Gli restava Pietrelcina. Nel pomeriggio “scoprì” l’esistenza di una corsa veloce che in mezz’ora l’avrebbe portato sui passi di padre Pio (al secolo Francesco Forgione, 1887-1968). Fu un’impresa titanica perché il cosiddetto Terminal non possedeva alcun requisito per tale scopo. Roba da terzo mondo (forse peggio) con un piazzale attraversato in continuazione da vetture private, nonostante l’ovvio divieto, spesso lasciate in sosta abusiva; struttura priva di banchine e di paline segnalatrici; biglietteria inesistente la biglietteria con servizio espletato da un bar ove non si forniscono informazioni; rinviando agli autisti parcheggiati su mezzi con perenne motore acceso; nessuna tabella con i percorsi e gli orari. Qualche notizia, con beneficio di inventario, viene appresa presso uno sportello turistico della Provincia con orario ridotto di ufficio. Una situazione incredibile. Nell’attesa Battistino si immerse nella lettura del suo Vademecum apprendendo che il nome del paese derivava dalla corruzione di pietra pulcina (piccola pietra) in contrapposizione ad una località definita “sasso maggiore” sulla riva opposta del Tammaro, tutti luoghi tormentati nel tempo da numerosi e terrificanti terremoti. Scoprì pure il lindore delle stradine e la cura degli abitanti per tutti i luoghi sacri del Santo – casa natale, chiesetta del battesimo, dimora da studente, abitazione del fratello ove passò un lunga convalescenza – visitabili in permanenza dai pellegrini e dai turisti. Rilevò pure che i gestori dei negozi-ricordo mostravano un atteggiamento niente affatto aggressivo come in tanti altre località da turismo religioso. Si compiacque per la civiltà dei suoi progenitori, rievocando la serietà e l’onestà del nonno. Rientrando con l’ultima corsa per Benevento, ebbe anche modo di passare davanti al terribile monumento sulla Rotonda dei Pentri, tale Andrea Varricchio sculpsit (!), schiaffo alla santità di padre Pio. Sbarcò in città appena in tempo per la cena.

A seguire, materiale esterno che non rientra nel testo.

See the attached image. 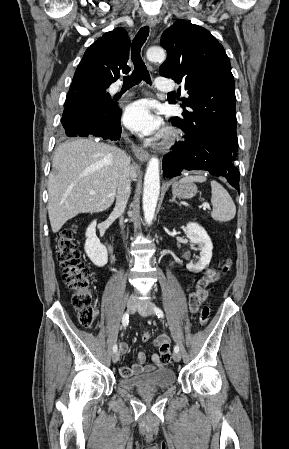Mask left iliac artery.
<instances>
[{
	"label": "left iliac artery",
	"instance_id": "44dca946",
	"mask_svg": "<svg viewBox=\"0 0 289 449\" xmlns=\"http://www.w3.org/2000/svg\"><path fill=\"white\" fill-rule=\"evenodd\" d=\"M153 309H154L155 314H156L159 318H163V317H164L163 311H162L160 308L154 306ZM174 352H179V346H178V345H176V346L174 347Z\"/></svg>",
	"mask_w": 289,
	"mask_h": 449
}]
</instances>
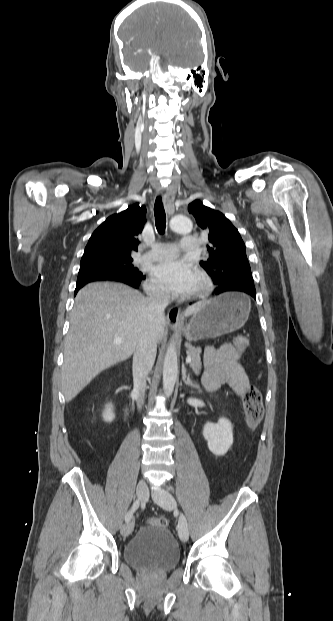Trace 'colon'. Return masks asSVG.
I'll use <instances>...</instances> for the list:
<instances>
[{
  "instance_id": "colon-1",
  "label": "colon",
  "mask_w": 333,
  "mask_h": 621,
  "mask_svg": "<svg viewBox=\"0 0 333 621\" xmlns=\"http://www.w3.org/2000/svg\"><path fill=\"white\" fill-rule=\"evenodd\" d=\"M235 346L237 351L241 353L247 348L248 342L245 338H238ZM243 407L249 426L255 427L260 422L264 411L262 394L256 386L249 385L247 387L243 394ZM148 522L162 527L167 526V520L162 517L150 518Z\"/></svg>"
}]
</instances>
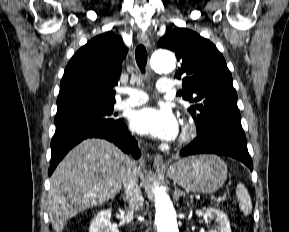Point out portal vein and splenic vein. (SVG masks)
Returning <instances> with one entry per match:
<instances>
[{
  "label": "portal vein and splenic vein",
  "instance_id": "1",
  "mask_svg": "<svg viewBox=\"0 0 289 232\" xmlns=\"http://www.w3.org/2000/svg\"><path fill=\"white\" fill-rule=\"evenodd\" d=\"M217 200H218V202H223V201L227 200V197H226V195L219 196Z\"/></svg>",
  "mask_w": 289,
  "mask_h": 232
}]
</instances>
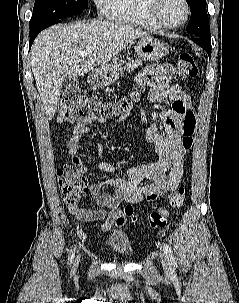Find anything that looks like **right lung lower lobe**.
<instances>
[{"instance_id":"obj_1","label":"right lung lower lobe","mask_w":239,"mask_h":303,"mask_svg":"<svg viewBox=\"0 0 239 303\" xmlns=\"http://www.w3.org/2000/svg\"><path fill=\"white\" fill-rule=\"evenodd\" d=\"M62 19H56L52 21L50 24L47 25H39L33 28H30V42H29V49L31 48V45L33 44V41L35 40V37L45 28L56 24V23H61Z\"/></svg>"}]
</instances>
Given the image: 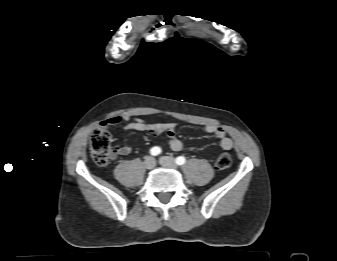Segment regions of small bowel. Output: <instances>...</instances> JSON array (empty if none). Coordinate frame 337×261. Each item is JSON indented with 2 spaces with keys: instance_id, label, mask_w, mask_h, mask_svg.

L’indomani, di buon’ora, il lumbard si portò in Stazione per la Freccia argentea diretta al Nord. La banchina numero 4 era ancora deserta mentre sulla massicciata vagavano 20/30 cani randagi, una torma composita con animali di razze diverse al seguito di un capogruppo. Padroni del campo. Il fischio del treno in arrivo li indusse a spostarsi, con lenta indifferenza. Con tale immagine finì l’escursione in Benevento del nostro Candido con l’augurante appellativo di Barometro Battistino. 

 

A margine di questo racconto, è necessario un chiarimento. Il patriota Silvio Pellico (Saluzzo 1789 – Torino 1854) dagli studenti conosciuto per le sue celebrate quanto poco lette Mie prigioni, nel 1819 si dilettò a scrivere un racconto umoristico il cui protagonista – ingenuo e ottimista come il volteriano Candido – scendendo dal suo paese per entrare nella metropoli veniva a scoprire delizie e misteri inenarrabili. Pellico affidò questo scritto alla rivista Conciliatore, che egli stesso dirigeva nonostante fosse già in odore di eresia per l’austriacante polizia. La quale non apprezzò lo spirito svagato ma pungente e, dopo tre puntate, ne bloccò la prosecuzione. Il narrare restò mutilo. Per la cronaca, un anno più tardi il piemontese veniva arrestato con l’accusa di aderire alla setta dei “Federati”, processato e condannato al carcere nella fortezza dello Spielberg in Moravia. Quel racconto, dal titolo Breve soggiorno in Milano di Battistino Barometro. ha ispirato questa moderna versione che ha trovato come epicentro la bella quanto sonnacchiosa Benevento.